Exercise input:
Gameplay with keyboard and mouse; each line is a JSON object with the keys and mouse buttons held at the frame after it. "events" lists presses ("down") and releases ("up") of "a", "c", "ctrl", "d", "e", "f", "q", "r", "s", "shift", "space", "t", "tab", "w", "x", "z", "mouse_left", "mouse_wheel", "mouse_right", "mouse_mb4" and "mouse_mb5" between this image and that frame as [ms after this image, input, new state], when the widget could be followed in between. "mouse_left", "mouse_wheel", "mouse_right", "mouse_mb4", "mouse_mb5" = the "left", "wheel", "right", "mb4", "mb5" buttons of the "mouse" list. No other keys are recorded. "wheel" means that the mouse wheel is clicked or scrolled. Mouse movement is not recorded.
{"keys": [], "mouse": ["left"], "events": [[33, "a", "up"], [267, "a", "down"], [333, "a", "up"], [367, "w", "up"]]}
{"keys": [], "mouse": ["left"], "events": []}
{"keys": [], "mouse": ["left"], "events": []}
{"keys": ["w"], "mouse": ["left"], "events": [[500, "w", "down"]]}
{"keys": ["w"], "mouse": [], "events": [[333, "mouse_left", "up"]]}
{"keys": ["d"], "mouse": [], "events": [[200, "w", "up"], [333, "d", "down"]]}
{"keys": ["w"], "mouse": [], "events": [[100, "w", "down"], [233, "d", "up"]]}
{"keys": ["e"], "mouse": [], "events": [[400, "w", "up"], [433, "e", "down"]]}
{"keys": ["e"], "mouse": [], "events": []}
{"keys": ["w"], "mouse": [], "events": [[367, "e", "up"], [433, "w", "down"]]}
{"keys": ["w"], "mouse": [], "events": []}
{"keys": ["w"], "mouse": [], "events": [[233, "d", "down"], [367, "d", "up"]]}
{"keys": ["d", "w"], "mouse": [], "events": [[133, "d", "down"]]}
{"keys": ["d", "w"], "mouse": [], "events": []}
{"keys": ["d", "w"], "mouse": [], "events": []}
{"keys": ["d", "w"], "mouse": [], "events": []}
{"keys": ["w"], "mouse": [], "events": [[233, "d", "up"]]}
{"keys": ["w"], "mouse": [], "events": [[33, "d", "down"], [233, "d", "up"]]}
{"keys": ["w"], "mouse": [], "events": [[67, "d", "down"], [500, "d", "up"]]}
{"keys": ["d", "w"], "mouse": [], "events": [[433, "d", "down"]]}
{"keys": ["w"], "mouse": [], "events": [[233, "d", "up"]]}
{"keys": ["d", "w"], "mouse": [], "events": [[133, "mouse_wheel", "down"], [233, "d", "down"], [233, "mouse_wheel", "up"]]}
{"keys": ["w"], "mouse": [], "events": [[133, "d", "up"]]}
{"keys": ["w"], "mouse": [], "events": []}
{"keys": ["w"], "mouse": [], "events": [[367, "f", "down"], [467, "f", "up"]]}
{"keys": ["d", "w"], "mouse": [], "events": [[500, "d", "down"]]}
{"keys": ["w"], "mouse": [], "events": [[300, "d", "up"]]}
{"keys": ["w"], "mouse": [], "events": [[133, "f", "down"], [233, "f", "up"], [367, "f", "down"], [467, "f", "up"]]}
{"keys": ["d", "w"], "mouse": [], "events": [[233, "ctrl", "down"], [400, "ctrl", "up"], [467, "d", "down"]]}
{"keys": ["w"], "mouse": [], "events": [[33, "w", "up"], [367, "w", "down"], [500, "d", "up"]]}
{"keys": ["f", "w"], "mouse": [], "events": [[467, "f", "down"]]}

Work to be completed: The answer should be an exact reproduction of all the entries.

Problem solution:
Gameplay with keyboard and mouse; each line is a JSON object with the keys and mouse buttons held at the frame after it. "events" lists presses ("down") and releases ("up") of "a", "c", "ctrl", "d", "e", "f", "q", "r", "s", "shift", "space", "t", "tab", "w", "x", "z", "mouse_left", "mouse_wheel", "mouse_right", "mouse_mb4" and "mouse_mb5" between this image and that frame as [ms after this image, input, new state], when the widget could be followed in between. "mouse_left", "mouse_wheel", "mouse_right", "mouse_mb4", "mouse_mb5" = the "left", "wheel", "right", "mb4", "mb5" buttons of the "mouse" list. No other keys are recorded. "wheel" means that the mouse wheel is clicked or scrolled. Mouse movement is not recorded.
{"keys": [], "mouse": ["left"], "events": [[33, "a", "up"], [267, "a", "down"], [333, "a", "up"], [367, "w", "up"]]}
{"keys": [], "mouse": ["left"], "events": []}
{"keys": [], "mouse": ["left"], "events": []}
{"keys": ["w"], "mouse": ["left"], "events": [[500, "w", "down"]]}
{"keys": ["w"], "mouse": [], "events": [[333, "mouse_left", "up"]]}
{"keys": ["d"], "mouse": [], "events": [[200, "w", "up"], [333, "d", "down"]]}
{"keys": ["w"], "mouse": [], "events": [[100, "w", "down"], [233, "d", "up"]]}
{"keys": ["e"], "mouse": [], "events": [[400, "w", "up"], [433, "e", "down"]]}
{"keys": ["e"], "mouse": [], "events": []}
{"keys": ["w"], "mouse": [], "events": [[367, "e", "up"], [433, "w", "down"]]}
{"keys": ["w"], "mouse": [], "events": []}
{"keys": ["w"], "mouse": [], "events": [[233, "d", "down"], [367, "d", "up"]]}
{"keys": ["d", "w"], "mouse": [], "events": [[133, "d", "down"]]}
{"keys": ["d", "w"], "mouse": [], "events": []}
{"keys": ["d", "w"], "mouse": [], "events": []}
{"keys": ["d", "w"], "mouse": [], "events": []}
{"keys": ["w"], "mouse": [], "events": [[233, "d", "up"]]}
{"keys": ["w"], "mouse": [], "events": [[33, "d", "down"], [233, "d", "up"]]}
{"keys": ["w"], "mouse": [], "events": [[67, "d", "down"], [500, "d", "up"]]}
{"keys": ["d", "w"], "mouse": [], "events": [[433, "d", "down"]]}
{"keys": ["w"], "mouse": [], "events": [[233, "d", "up"]]}
{"keys": ["d", "w"], "mouse": [], "events": [[133, "mouse_wheel", "down"], [233, "d", "down"], [233, "mouse_wheel", "up"]]}
{"keys": ["w"], "mouse": [], "events": [[133, "d", "up"]]}
{"keys": ["w"], "mouse": [], "events": []}
{"keys": ["w"], "mouse": [], "events": [[367, "f", "down"], [467, "f", "up"]]}
{"keys": ["d", "w"], "mouse": [], "events": [[500, "d", "down"]]}
{"keys": ["w"], "mouse": [], "events": [[300, "d", "up"]]}
{"keys": ["w"], "mouse": [], "events": [[133, "f", "down"], [233, "f", "up"], [367, "f", "down"], [467, "f", "up"]]}
{"keys": ["d", "w"], "mouse": [], "events": [[233, "ctrl", "down"], [400, "ctrl", "up"], [467, "d", "down"]]}
{"keys": ["w"], "mouse": [], "events": [[33, "w", "up"], [367, "w", "down"], [500, "d", "up"]]}
{"keys": ["f", "w"], "mouse": [], "events": [[467, "f", "down"]]}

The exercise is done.